Before I share with our readers what I do not understand about this banking and the questions which needs some answers from our Muslim readers and / or people who have worked in Islamic countries , I will try to explain here what is Islamic Banking as understood by me. 


 What is Islamic Banking ?

Islamic Banking in brief can be described as a banking activity that is consistent with the principles of sharia and its practical application through the development of Islamic economics.  The foundation of Islamic bank is based on the Islamic faith and must stay within the limits of Islamic Law or the Shariah in all of its actions and deeds.
The literature available at present indicates that the major governing principles of an Islamic bank are:-

* No interest-based (In Islam is is called Riba) transactions i.e. neither the interest is paid to depositor nor it is charged from the borrower;
* No support to economic activities involving oppression (zulm)
* No financing to economic activities involving speculation (gharar);
* The introduction of an Islamic tax, zakat;
*No financing for the production of goods and services which contradict the Islamic value (haram)

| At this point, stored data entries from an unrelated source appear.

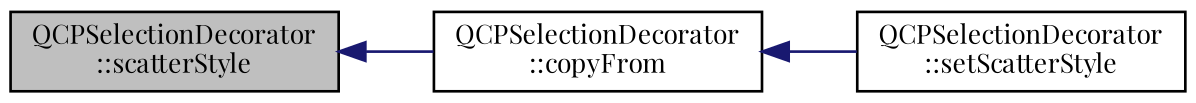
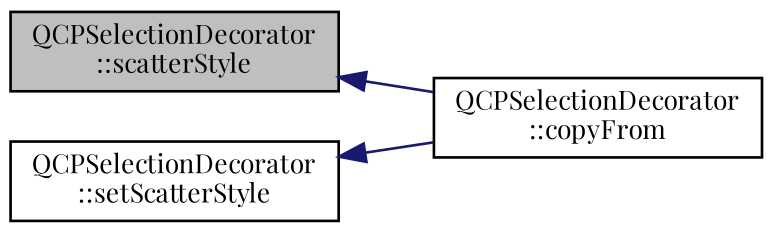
  digraph {
    fontname="Playfair Display"
    rankdir=LR
    node [color=black fillcolor=white fontname="Playfair Display" fontsize=10 shape=record style=filled]
    edge [color=midnightblue dir=back fontname="Playfair Display" fontsize=10 labelfontname=Helvetica labelfontsize=10 style=solid]
    n1 [fillcolor=grey75 fontcolor=black height=0.2 label="QCPSelectionDecorator\l::scatterStyle" width=0.4]
    n2 [height=0.2 label="QCPSelectionDecorator\l::copyFrom" width=0.4]
    n3 [height=0.2 label="QCPSelectionDecorator\l::setScatterStyle" width=0.4]
    n1 -> n2
-   n2 -> n3
+   n3 -> n2
  }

The word "Riba" means interest, usury, excess, increase or addition, which according to Shariah terminology, implies any excess compensation without due consideration (consideration does not include time value of money).    Riba is indeed deemed haram in Islam, for the reason that it is ‘unfairly’ exploitive in nature. It is ‘unfair’ because Riba requires the lender to return the borrowed money, plus an extra amount. This requires the borrower to work harder to return not just the principal, but also the interest or mark-up levied on the amount.

A reading of the above details has left me unanswered for some of the questions, which I am giving below and invite our readers to give their views or additional information in comments so that we can create a good document on this new concept :-

(a)             How Isalamic Bank will generate revenue in the absence of interest received?  Who will pay for the salaries of the staff in the Islamic Banking when there will not be revenue.  The majority income of banks is always from interest.   Thus, in this era of high salaries and high rent for bank buildings, how Islamic Banks will pay for their staff and establishment expenses?   Do they will involve something like Kar Seva as is done by Sikhs at their religious places?  Will there be permanent employees;

(b)            Will rules and regulations as applicable for commercial banks like CRR, SLR, Basel III norms applicable to such banks?

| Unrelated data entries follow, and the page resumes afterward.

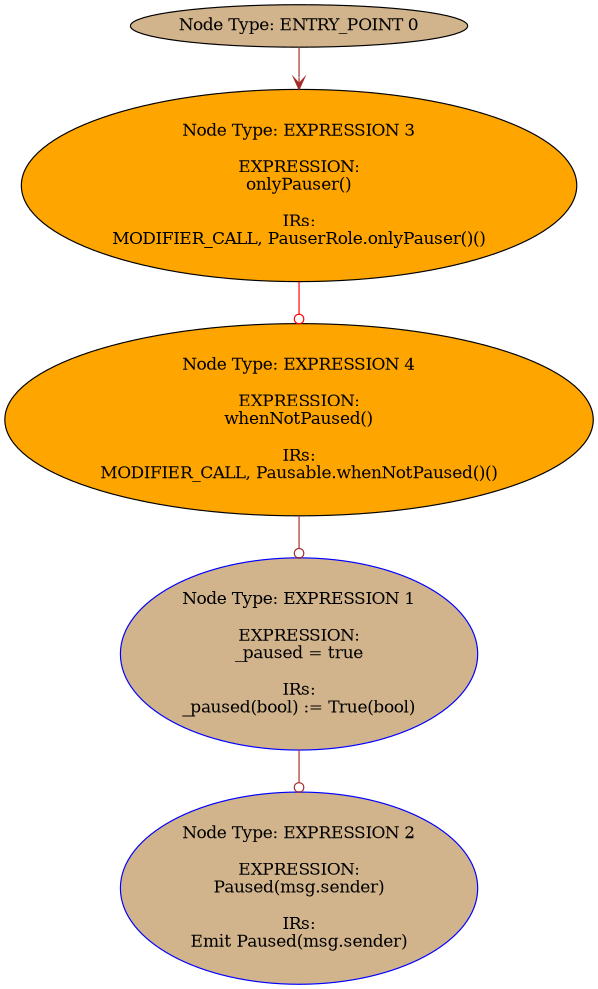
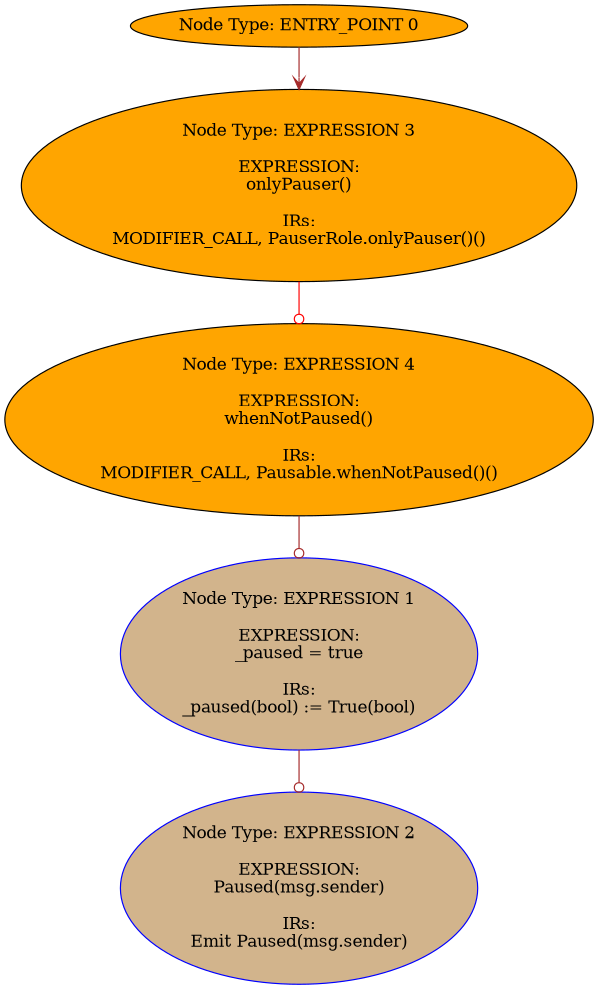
  digraph {
    node [style=filled fillcolor=orange color=black]
    edge [color=brown arrowhead=odot]
-   n1 [label="Node Type: ENTRY_POINT 0\n" fillcolor=tan]
+   n1 [label="Node Type: ENTRY_POINT 0\n"]
    n2 [label="Node Type: EXPRESSION 3\n\nEXPRESSION:\nonlyPauser()\n\nIRs:\nMODIFIER_CALL, PauserRole.onlyPauser()()"]
    n3 [label="Node Type: EXPRESSION 4\n\nEXPRESSION:\nwhenNotPaused()\n\nIRs:\nMODIFIER_CALL, Pausable.whenNotPaused()()"]
    n4 [label="Node Type: EXPRESSION 1\n\nEXPRESSION:\n_paused = true\n\nIRs:\n_paused(bool) := True(bool)" fillcolor=tan color=blue]
    n5 [label="Node Type: EXPRESSION 2\n\nEXPRESSION:\nPaused(msg.sender)\n\nIRs:\nEmit Paused(msg.sender)" fillcolor=tan color=blue]
    n1 -> n2 [arrowhead=vee]
    n2 -> n3 [color=red]
    n3 -> n4
    n4 -> n5
  }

(c)             Will there be any guarantee for depositors?  Will there be restrictions on withdrawal of funds by depositor on demand?

(d)  Will government all religions to open separate Banking systems with different set of regulations?  For example, Sikhs are great businessmen and have huge earnings abroad and are always ready to contribute for religious chartiable organisations.  Will they too be allowed to start Sikh Banking?  On similar lines, will Christians and Hindus (may be VHP or RSS) also allowed to start parallel banking? 

In a democracy like India, can two / three / four  parallel  banking system work, specially in free competition world.   The cost of production for corporate who will take loans from commercial banks (mostly non-Muslims) will be more than the cost of production of corporate who will be able to avail loan fromIslamic Bank at free of interest.   How will they compete with each other in the free market.

In case this methodology or banking system is adopted across India, how will senior citizens, who are mainly dependent on interest income will survive?  Will government provide social security for them?   In case, this system is partially adopted, it can reduce interest rates drastically for depositors and thus old will be at the mercy of the existing bank balance which will not earn any interest.

With above ideas, I through this discussion open for our bankers to ponder on these issues and give their views and how does two parallel system will be compatible since we will soon see first institution based on Islamic Banking.